Page-level text extractions

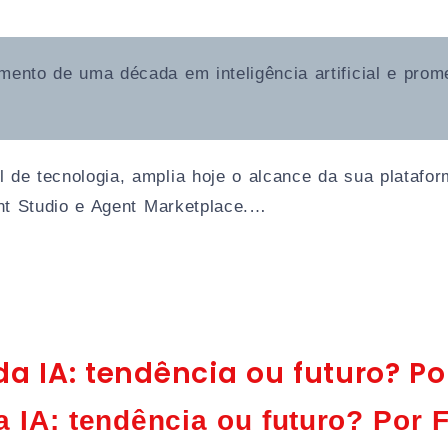
mento de uma década em inteligência artificial e prome
de tecnologia, amplia hoje o alcance da sua plataforma
nt Studio e Agent Marketplace.…
da IA: tendência ou futuro? P
a IA: tendência ou futuro? Por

# Work order:
Rewrite the lines of data above with each "futuro" changed to "presente" and nothing else altered. Leave the pictures out of your answer.

# Written response:
mento de uma década em inteligência artificial e prome
de tecnologia, amplia hoje o alcance da sua plataforma
nt Studio e Agent Marketplace.…
da IA: tendência ou presente? P
a IA: tendência ou presente? Por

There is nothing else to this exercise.